• ACTION ITEM:
From the line with "#43473a; stroke-width: 9" to the line with "middle; dominant-baseline: central;", retype every line exactly, including those two, and leave out the rest of the data below.

Saved data entries:
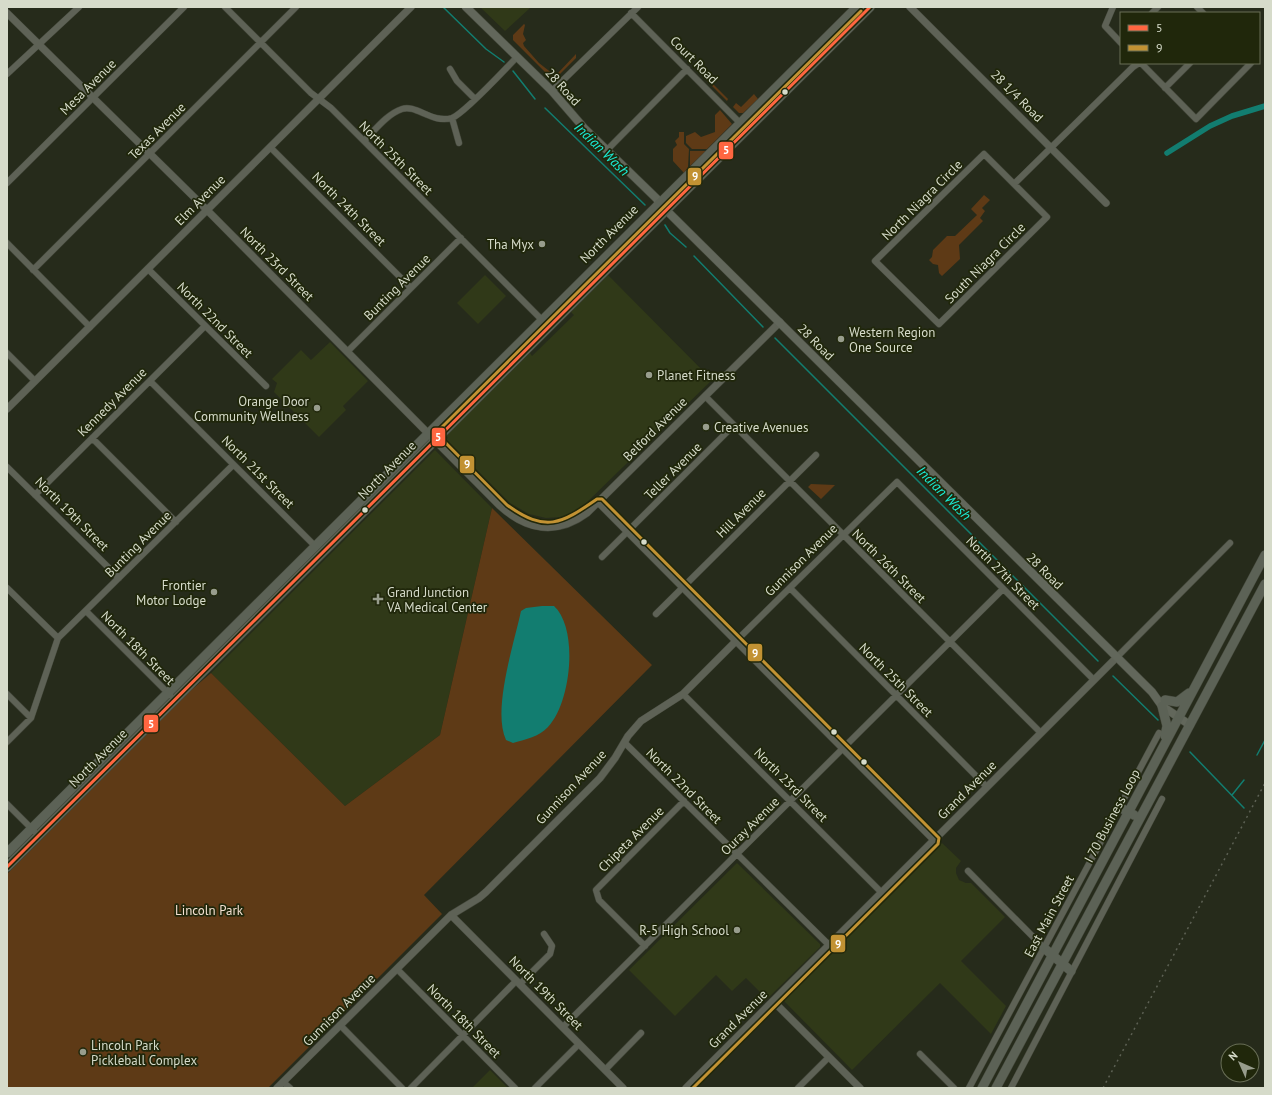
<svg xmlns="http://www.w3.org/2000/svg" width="1272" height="1095" font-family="'PT Sans',sans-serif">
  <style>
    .built { fill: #303918 }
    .green { fill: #5e3a16 }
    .water { fill: #127d70 }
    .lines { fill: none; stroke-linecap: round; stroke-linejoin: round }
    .stream { stroke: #127d70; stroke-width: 1.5 }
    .canal { stroke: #127d70; stroke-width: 5.5 }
    .minor-casing { stroke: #43473a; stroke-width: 7 }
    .tertiary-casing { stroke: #43473a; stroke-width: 8 }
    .secondary-casing { stroke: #43473a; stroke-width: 9 }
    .primary-casing { stroke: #43473a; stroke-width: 10 }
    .minor { stroke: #5e6256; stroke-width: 6 }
    .tertiary { stroke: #5e6256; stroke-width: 7 }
    .secondary { stroke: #62675b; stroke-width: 8 }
    .primary { stroke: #5c6256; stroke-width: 9 }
    .rail { stroke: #5d6154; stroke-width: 1.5; stroke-dasharray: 2 4; stroke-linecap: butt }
    .bus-1-casing { stroke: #20270b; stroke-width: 6 }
    .bus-2-casing { stroke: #20270b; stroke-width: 6 }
    .bus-1 { stroke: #ff6640; stroke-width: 3 }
    .bus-2 { stroke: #c29233; stroke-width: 3 }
    .bus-dot { fill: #d6dbca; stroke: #20270b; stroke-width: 1.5 }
    .poi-dot { fill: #989d8d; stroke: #20270b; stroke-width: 1.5 }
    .labels { text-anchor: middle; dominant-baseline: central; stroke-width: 3.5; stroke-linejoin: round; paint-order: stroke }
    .street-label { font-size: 13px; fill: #d6dbca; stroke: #20270b }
    .poi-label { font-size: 13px; fill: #d6dbca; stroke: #20270b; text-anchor: start }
    .park-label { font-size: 13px; fill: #f4e0d1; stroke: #20270b }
    .water-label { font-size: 14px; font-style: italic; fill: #1aeed8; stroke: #20270b }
    .line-badge { stroke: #20270b; stroke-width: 1.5 }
    .badge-label { font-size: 11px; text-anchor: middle; font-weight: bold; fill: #fff }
  </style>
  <rect width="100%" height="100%" fill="#262b1b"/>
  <path class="built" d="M480,7H529L530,8L505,31Z
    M485,275L506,296L478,324L457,303Z
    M608,275L712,380L580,509L561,517L546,518L529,514L510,503L446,439L448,438L446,436L530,353L532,356L574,315L571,312Z
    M330,342L368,381L343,406L346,410L319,437L274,392L277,383L272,379L301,350L311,360Z
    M435,450L492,508L440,735L345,806L211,673Z
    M942,843L961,861L956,868V873L959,880L966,883H971L1005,917L961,961L1006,1006L991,1034L940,983L852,1070L784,1001Z
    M737,863L820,944V947L767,999L746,978L732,991L716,975L675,1016L629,970Z
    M490,1070L508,1088H472Z"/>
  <path class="green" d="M524,24L525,25L523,34L526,40L523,43L524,46L539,63L553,74L558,73L576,54V58L556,78H551L513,40V35Z
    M706,72L710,74L709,80L728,99L727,101L707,81L704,75Z
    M754,94L758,99L743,113H739L733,107L736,103L741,107Z
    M720,110L732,124L707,149H692L686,143V136L695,132L701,137L715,132V115Z
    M679,132H684V144L689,149L688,167L684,173L673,161V149L677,145L675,141L679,137Z
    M690,151H706L690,166Z
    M984,195L990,200L982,208L985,211L980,218L983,221L959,245L960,259L942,276L939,273L938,265L933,264L929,260L932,257L933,250L947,236H955L977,215L971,209Z
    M811,484L835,485L821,499L808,487Z
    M492,508L652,665L424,895L442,914L268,1088H7V874L189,692L211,673L345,806L440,735Z"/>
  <path class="water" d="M542,606H554C579,629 571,703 548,727C538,737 527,739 513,743L506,740C492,710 514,644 521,611L526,608Z"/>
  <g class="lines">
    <path class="stream" d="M443,7L486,49L504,62
      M513,71L535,99
      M545,108L645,205
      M665,225L670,233L686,247
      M694,256L763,327
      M775,338L1098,661
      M1113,676L1158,720
      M1190,752L1244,808
      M1257,755L1265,740
      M1232,795L1244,780"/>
    <path class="canal" d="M1167,153L1210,126L1232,116L1265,106"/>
    <defs>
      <path id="minor" d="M225,7L311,93L331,108L364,141L545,323
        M1113,7L1105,26L1121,43
        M1197,7L1203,13
        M631,13L740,123
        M1152,13L1158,7
        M1141,63L1196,119L1251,63
        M450,69L457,81L475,99
        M7,74L79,7
        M1165,88L1190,63
        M552,91L638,7
        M452,118L459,143
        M364,141C375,130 387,114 402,109C416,104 432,124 452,118C465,113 505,69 517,57
        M270,147L411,288
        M607,150L687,69
        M984,154L1047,217L939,324L875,261Z
        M7,183L184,7
        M1014,184L1133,67L1139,63
        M7,243L90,327
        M148,269L266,386
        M33,270L296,7
        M348,351L461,238
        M7,353L35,381
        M150,381L315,546
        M705,396L1041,733
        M92,438L176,522
        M7,467L119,578
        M35,495L205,326
        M602,557L734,425
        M7,588L58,638
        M790,588L987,787
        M86,611L170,695
        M656,614L816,455
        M736,641L897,482L1094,680
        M1117,657L1230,543
        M7,694L31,718
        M683,694L882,893
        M7,742L31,718L58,638L233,465
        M625,743L829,945
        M7,804L34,831
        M968,871L1044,948
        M645,946L599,900L596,890L684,801
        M397,969L515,1088
        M520,984L550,954L552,946L544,934
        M340,1025L402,1088
        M563,1027L1003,589
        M920,1054L954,1088
        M605,1070L641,1033
        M283,1082L290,1088
        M411,1088L516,981
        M535,1088L579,1044
        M798,1088L829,1057
        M969,1088L1159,733
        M1011,1088L1162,799"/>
      <path id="tertiary" d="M910,7L1106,203
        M7,13L201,204L499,505C526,530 556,536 587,513L780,322
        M7,409L411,7
        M599,503L934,840
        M451,915L623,1088
        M773,1001L860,1088
        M277,1088L451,915L479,898L486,892L600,778L615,758L628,736L641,721L683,694L736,641
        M686,1088L1117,657"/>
      <path id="secondary" d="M466,7L552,91L584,128L657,199L659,203L1152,692L1162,706L1190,725"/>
      <path id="primary" d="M1165,700L1177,702L1189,693
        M1162,706L1167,726L1165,736
        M1119,807L1134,815
        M7,853L857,7
        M7,867L870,7
        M1044,948L1071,971
        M982,1088L1265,555
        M996,1088L1265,584"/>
    </defs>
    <use href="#minor" class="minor-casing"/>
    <use href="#tertiary" class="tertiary-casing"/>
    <use href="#secondary" class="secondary-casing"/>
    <use href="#primary" class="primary-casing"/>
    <use href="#minor" class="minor"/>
    <use href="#tertiary" class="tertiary"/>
    <use href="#secondary" class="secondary"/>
    <use href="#primary" class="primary"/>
    <path class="rail" d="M1103,1088L1265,783"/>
    <defs>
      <path id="bus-1" d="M7,867L870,7"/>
      <path id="bus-2" d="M693,1088L938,844L939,838L602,499H597C561,524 546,533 507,505L436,433L861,11"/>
    </defs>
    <use href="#bus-1" class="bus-1-casing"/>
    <use href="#bus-2" class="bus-2-casing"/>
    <use href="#bus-1" class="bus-1"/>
    <use href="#bus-2" class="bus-2"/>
  </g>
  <g class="bus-dot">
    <circle cx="785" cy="92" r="3.5"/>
    <circle cx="365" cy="510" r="3.5"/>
    <circle cx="644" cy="542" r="3.5"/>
    <circle cx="834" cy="732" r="3.5"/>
    <circle cx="864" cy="762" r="3.5"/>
  </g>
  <g class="poi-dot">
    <circle cx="542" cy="244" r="4"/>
    <circle cx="841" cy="339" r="4"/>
    <circle cx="649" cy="375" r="4"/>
    <circle cx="317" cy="408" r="4"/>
    <circle cx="706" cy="427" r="4"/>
    <circle cx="214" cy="592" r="4"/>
    <path d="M376 593h4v4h4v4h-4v4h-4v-4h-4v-4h4z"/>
    <circle cx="737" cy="930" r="4"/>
    <circle cx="83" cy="1052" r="4"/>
  </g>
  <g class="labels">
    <g class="street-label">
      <text transform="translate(694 60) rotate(45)">Court Road</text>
      <text transform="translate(88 87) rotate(-45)">Mesa Avenue</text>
      <text transform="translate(563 87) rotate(48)">28 Road</text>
      <text transform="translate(1017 96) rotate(45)">28 1/4 Road</text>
      <text transform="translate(157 131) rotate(-45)">Texas Avenue</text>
      <text transform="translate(396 158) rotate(45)">North 25th Street</text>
      <text transform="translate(200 200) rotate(-45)">Elm Avenue</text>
      <text transform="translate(922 200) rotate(-45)">North Niagra Circle</text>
      <text transform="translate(349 209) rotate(45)">North 24th Street</text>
      <text transform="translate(609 234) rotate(-45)">North Avenue</text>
      <text transform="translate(985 263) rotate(-45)">South Niagra Circle</text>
      <text transform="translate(277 264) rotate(45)">North 23rd Street</text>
      <text transform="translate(397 287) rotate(-45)">Bunting Avenue</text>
      <text transform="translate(215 320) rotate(45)">North 22nd Street</text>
      <text transform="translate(816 342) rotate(45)">28 Road</text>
      <text transform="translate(112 402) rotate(-45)">Kennedy Avenue</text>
      <text transform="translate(655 429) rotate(-45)">Belford Avenue</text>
      <text transform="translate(387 470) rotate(-45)">North Avenue</text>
      <text transform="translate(673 471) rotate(-45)">Teller Avenue</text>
      <text transform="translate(258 472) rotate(45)">North 21st Street</text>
      <text transform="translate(741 513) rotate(-45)">Hill Avenue</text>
      <text transform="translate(72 514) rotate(45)">North 19th Street</text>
      <text transform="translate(138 544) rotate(-45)">Bunting Avenue</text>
      <text transform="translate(801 560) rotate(-45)">Gunnison Avenue</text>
      <text transform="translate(889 566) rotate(45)">North 26th Street</text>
      <text transform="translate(1045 571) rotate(45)">28 Road</text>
      <text transform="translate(1003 573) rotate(45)">North 27th Street</text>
      <text transform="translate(138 648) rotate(45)">North 18th Street</text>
      <text transform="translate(896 680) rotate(45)">North 25th Street</text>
      <text transform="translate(98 758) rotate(-45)">North Avenue</text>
      <text transform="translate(791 785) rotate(45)">North 23rd Street</text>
      <text transform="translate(684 786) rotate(45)">North 22nd Street</text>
      <text transform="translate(571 787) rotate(-47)">Gunnison Avenue</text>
      <text transform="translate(967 790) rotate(-45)">Grand Avenue</text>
      <text transform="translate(1112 816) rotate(-62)">I 70 Business Loop</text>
      <text transform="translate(750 826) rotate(-45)">Ouray Avenue</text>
      <text transform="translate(631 839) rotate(-45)">Chipeta Avenue</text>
      <text transform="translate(1049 916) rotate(-62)">East Main Street</text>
      <text transform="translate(546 993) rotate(45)">North 19th Street</text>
      <text transform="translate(339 1010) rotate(-45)">Gunnison Avenue</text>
      <text transform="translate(738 1019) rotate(-45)">Grand Avenue</text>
      <text transform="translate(464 1021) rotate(45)">North 18th Street</text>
    </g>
    <g class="poi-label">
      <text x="534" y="244" text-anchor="end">Tha Myx</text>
      <text x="849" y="332">Western Region<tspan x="849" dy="15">One Source</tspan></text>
      <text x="657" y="375">Planet Fitness</text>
      <text x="309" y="401" text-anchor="end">Orange Door<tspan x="309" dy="15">Community Wellness</tspan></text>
      <text x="714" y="427">Creative Avenues</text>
      <text x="206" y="585" text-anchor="end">Frontier<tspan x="206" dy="15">Motor Lodge</tspan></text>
      <text x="387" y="592">Grand Junction<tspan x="387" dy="15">VA Medical Center</tspan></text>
      <text x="729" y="930" text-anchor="end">R-5 High School</text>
      <text x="91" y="1045">Lincoln Park<tspan x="91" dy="15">Pickleball Complex</tspan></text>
    </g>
    <g class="park-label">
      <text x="209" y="910">Lincoln Park</text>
    </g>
    <g class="water-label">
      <text transform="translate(602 149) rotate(44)">Indian Wash</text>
      <text transform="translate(944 493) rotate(45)">Indian Wash</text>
    </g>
  </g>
  <g class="line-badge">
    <rect x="718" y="141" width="16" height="19" rx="4" fill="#ff6640"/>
    <rect x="687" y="167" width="15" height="19" rx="4" fill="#c29233"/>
    <rect x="431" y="427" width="15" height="20" rx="4" fill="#ff6640"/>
    <rect x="459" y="455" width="16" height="19" rx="4" fill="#c29233"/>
    <rect x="747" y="643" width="16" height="19" rx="4" fill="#c29233"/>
    <rect x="143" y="714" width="16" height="19" rx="4" fill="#ff6640"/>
    <rect x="830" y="934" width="16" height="19" rx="4" fill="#c29233"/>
  </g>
  <g class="badge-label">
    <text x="726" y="154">5</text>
    <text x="695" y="180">9</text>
    <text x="438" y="441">5</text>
    <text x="467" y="468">9</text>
    <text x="755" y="657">9</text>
    <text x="151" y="728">5</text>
    <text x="838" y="948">9</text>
  </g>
  <rect width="1272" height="1095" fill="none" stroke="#d6dbca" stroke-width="16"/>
  <rect x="1120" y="12" width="140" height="52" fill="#20270b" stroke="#696f57"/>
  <rect x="1128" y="25" width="20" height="6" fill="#ff6640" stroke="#696f57"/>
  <text x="1156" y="32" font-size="12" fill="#d6dbca">5</text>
  <rect x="1128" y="45" width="20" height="6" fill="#c29233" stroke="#696f57"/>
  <text x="1156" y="52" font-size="12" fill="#d6dbca">9</text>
  <g transform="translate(1240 1063) rotate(315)"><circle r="19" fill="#20270b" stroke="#696f57"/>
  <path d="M0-3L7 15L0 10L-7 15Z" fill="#989d8d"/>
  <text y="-6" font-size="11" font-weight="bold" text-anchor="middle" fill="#d6dbca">N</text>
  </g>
</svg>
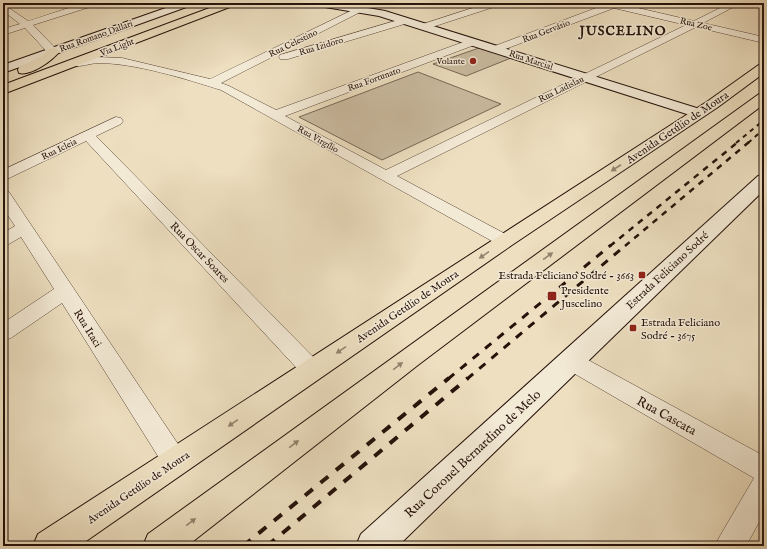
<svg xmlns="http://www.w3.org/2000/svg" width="767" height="549" font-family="'IM FELL English',serif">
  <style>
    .green { fill: #cbbca1; stroke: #786756 }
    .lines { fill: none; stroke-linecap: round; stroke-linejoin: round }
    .street-casing { stroke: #584538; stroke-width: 1 }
    .secondary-casing { stroke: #26120a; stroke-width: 2 }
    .primary-casing { stroke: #26120a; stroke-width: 2 }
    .street { fill: #f3ead6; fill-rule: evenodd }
    .secondary { fill: #f3ead6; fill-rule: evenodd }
    .primary { fill: #eddfc0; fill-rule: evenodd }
    .rail-far3 { stroke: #26120a; stroke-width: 2; stroke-dasharray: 4.5 4.5; stroke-linecap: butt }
    .rail-far2 { stroke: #26120a; stroke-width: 2.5; stroke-dasharray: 6 6; stroke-linecap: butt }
    .rail-far1 { stroke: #26120a; stroke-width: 3; stroke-dasharray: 8 8; stroke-linecap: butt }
    .rail { stroke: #26120a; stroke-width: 4; stroke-dasharray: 10 10; stroke-linecap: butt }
    .oneway { fill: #93836e }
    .poi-dot { fill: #8f2418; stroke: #f3ead6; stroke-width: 1.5 }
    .labels { text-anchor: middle; stroke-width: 3; stroke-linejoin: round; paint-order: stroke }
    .far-street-label { font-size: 9px; fill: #26120a; stroke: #f3ead6 }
    .far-poi-label { font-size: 9px; fill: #26120a; stroke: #f3ead6; text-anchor: end }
    .street-label { font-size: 11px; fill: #26120a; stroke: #f3ead6 }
    .poi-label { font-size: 11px; fill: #26120a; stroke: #f3ead6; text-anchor: start }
    .far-district-label { font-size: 13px; font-weight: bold; letter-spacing: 1px; fill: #26120a; stroke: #f3ead6 }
    .near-street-label { font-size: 13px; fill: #26120a; stroke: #f3ead6 }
  </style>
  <rect width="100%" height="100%" fill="#eddfc0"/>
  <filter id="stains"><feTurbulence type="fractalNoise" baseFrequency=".005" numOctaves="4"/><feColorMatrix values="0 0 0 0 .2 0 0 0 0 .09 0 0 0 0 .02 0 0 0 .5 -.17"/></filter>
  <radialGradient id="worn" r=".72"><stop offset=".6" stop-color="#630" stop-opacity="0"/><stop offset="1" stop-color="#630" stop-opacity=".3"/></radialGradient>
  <g class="green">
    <path d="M 479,48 L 511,58 L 466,76 L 433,64 Z"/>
    <path d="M 418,72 L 501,104 L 382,160 L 299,117 Z"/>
  </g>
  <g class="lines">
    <defs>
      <g id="street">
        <path d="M 84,3 L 97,3 L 96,5 L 33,25 L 57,50 L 58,52 L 57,54 L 49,54 L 25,28 L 3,35 L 3,29 L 20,24 L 3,11 L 3,4 L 28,21 Z"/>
        <path d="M 367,3 L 378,3 L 221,83 L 229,86 L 276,110 L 469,40 L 477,40 L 478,42 L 477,44 L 285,116 L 386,170 L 686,25 L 614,8 L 500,51 L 496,52 L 491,49 L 492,47 L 604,5 L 601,3 L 622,3 L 621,4 L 694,21 L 730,3 L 741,3 L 703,23 L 764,37 L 764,43 L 696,27 L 397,176 L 511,237 L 514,241 L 511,245 L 505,246 L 499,245 L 221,90 C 186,79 135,63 98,63 C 90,63 74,70 69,63 L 74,60 L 97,57 L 122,58 L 210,79 Z"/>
        <path d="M 488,3 L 501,3 L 500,5 L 426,29 L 420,29 L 418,27 L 420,25 Z"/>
        <path d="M 405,18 L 408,19 L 410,21 L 408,23 L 288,59 L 280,59 L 279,57 L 280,55 Z"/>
        <path d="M 116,117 L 121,118 L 123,121 L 121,124 L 96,136 L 320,364 L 323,370 L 320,376 L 312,379 L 304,376 L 86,141 L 3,181 L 3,170 Z"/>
        <path d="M 3,190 L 9,192 L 184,453 L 188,461 L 184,469 L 175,473 L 166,469 L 62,303 L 11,338 L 3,341 L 3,323 L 54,289 L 21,237 L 9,244 L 3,245 L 3,233 L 15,226 L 3,208 Z"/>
        <path d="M 571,353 L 579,355 L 764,456 L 764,513 L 746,546 L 715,546 L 720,536 L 754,478 L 563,367 L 560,361 L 563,355 Z"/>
      </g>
      <g id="secondary">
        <path d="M 180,3 L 194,3 L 192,5 L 3,73 L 3,65 Z"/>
        <path d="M 314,3 L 340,3 L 385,11 L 703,110 L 705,113 L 703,116 L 698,117 L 693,116 L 379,16 L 319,6 Z"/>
        <path d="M 764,175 L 764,190 L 398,546 L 356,546 L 361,534 L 758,176 Z"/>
      </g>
      <g id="primary">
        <path d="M 223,3 L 237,3 L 235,5 L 3,94 L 3,85 Z"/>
        <path d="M 53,48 L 57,49 L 59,52 C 52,61 31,76 19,73 L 18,70 L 19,67 L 42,56 L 49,49 Z"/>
        <path d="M 764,63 L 764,73 L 718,107 L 512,245 L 79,546 L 33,546 L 38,534 L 708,101 L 760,64 Z"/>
        <path d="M 764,93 L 764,104 L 418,365 L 187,546 L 143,546 L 148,534 L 759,94 Z"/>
      </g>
    </defs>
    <use href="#street" class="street-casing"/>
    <use href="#secondary" class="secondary-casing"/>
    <use href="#primary" class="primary-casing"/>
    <use href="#street" class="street"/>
    <use href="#secondary" class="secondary"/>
    <use href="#primary" class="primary"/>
    <g class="rail-far3">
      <path d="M 736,143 L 764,120"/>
      <path d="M 748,143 L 764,129"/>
    </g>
    <g class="rail-far2">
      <path d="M 610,246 L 738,142"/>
      <path d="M 625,246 L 749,142"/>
    </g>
    <g class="rail-far1">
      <path d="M 448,379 L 611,245"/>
      <path d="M 467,379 L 626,245"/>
    </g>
    <g class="rail">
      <path d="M 243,546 L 449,378"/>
      <path d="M 267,546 L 468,378"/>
    </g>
  </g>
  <defs><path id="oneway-solid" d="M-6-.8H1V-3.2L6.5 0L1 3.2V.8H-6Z"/></defs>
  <g class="oneway">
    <use href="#oneway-solid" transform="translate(616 168) rotate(147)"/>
    <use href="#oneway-solid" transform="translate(484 255) rotate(146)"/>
    <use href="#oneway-solid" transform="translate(548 256) rotate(-36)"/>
    <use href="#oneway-solid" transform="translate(341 350) rotate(146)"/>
    <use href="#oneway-solid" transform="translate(398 366) rotate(-37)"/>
    <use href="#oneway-solid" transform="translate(233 423) rotate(146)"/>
    <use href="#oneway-solid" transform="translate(294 444) rotate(-37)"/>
    <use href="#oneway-solid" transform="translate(191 522) rotate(-37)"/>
  </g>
  <g class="poi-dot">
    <circle cx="473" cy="61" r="4"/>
    <rect x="638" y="271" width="8" height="8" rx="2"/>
    <rect x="547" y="291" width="10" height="10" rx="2"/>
    <rect x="629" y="324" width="8" height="8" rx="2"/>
  </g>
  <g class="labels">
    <g class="far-street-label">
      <text transform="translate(696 24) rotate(13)" y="3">Rua Zoe</text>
      <text transform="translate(546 31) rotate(-21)" y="3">Rua Gervásio</text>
      <text transform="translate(96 36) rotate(-20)" y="3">Rua Romano Dallari</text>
      <text transform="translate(293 43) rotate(-26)" y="3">Rua Celestino</text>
      <text transform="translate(321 46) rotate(-17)" y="3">Rua Izidoro</text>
      <text transform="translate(117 47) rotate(-21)" y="3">Via Light</text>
      <text transform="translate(531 60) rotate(18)" y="3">Rua Marcial</text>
      <text transform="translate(374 79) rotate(-20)" y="3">Rua Fortunato</text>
      <text transform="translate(561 89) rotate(-26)" y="3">Rua Ladislau</text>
      <text transform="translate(318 139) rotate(29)" y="3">Rua Virgílio</text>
      <text transform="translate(59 149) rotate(-26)" y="3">Rua Icleia</text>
    </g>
    <g class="far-poi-label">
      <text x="465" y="64">Volante</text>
    </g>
    <g class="street-label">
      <text transform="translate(677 127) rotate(-34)" y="4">Avenida Getúlio de Moura</text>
      <text transform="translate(200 252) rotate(46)" y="4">Rua Oscar Soares</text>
      <text transform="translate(667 270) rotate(-43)" y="4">Estrada Feliciano Sodré</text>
      <text transform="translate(407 306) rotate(-34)" y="4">Avenida Getúlio de Moura</text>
      <text transform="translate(88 328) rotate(58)" y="4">Rua Itaci</text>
      <text transform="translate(138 487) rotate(-34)" y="4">Avenida Getúlio de Moura</text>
    </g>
    <g class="poi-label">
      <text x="634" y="279" text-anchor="end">Estrada Feliciano Sodré - 3663</text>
      <text x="561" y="294">Presidente<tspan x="561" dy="13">Juscelino</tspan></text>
      <text x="641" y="326">Estrada Feliciano<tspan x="641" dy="13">Sodré - 3675</tspan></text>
    </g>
    <g class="far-district-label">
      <text x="623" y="35">JUSCELINO</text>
    </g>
    <g class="near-street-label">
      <text transform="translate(667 415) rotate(29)" y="5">Rua Cascata</text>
      <text transform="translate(472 453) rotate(-43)" y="5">Rua Coronel Bernardino de Melo</text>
    </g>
  </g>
  <rect width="767" height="549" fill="none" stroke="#eddfc0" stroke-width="16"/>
  <rect x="4" y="4" width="759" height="541" fill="none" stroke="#26120a" stroke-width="2"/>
  <rect x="8" y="8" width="751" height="533" fill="none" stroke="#26120a"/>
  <rect width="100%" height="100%" filter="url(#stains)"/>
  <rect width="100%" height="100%" fill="url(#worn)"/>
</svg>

• RESULT OF THIS EXERCISE:
    .secondary-casing { stroke: #43473a; stroke-width: 9 }
    .primary-casing { stroke: #43473a; stroke-width: 10 }
    .minor { stroke: #5e6256; stroke-width: 6 }
    .tertiary { stroke: #5e6256; stroke-width: 7 }
    .secondary { stroke: #62675b; stroke-width: 8 }
    .primary { stroke: #5c6256; stroke-width: 9 }
    .rail { stroke: #5d6154; stroke-width: 1.5; stroke-dasharray: 2 4; stroke-linecap: butt }
    .bus-1-casing { stroke: #20270b; stroke-width: 6 }
    .bus-2-casing { stroke: #20270b; stroke-width: 6 }
    .bus-1 { stroke: #ff6640; stroke-width: 3 }
    .bus-2 { stroke: #c29233; stroke-width: 3 }
    .bus-dot { fill: #d6dbca; stroke: #20270b; stroke-width: 1.5 }
    .poi-dot { fill: #989d8d; stroke: #20270b; stroke-width: 1.5 }
    .labels { text-anchor: middle; dominant-baseline: central; stroke-width: 3.5; stroke-linejoin: round; paint-order: stroke }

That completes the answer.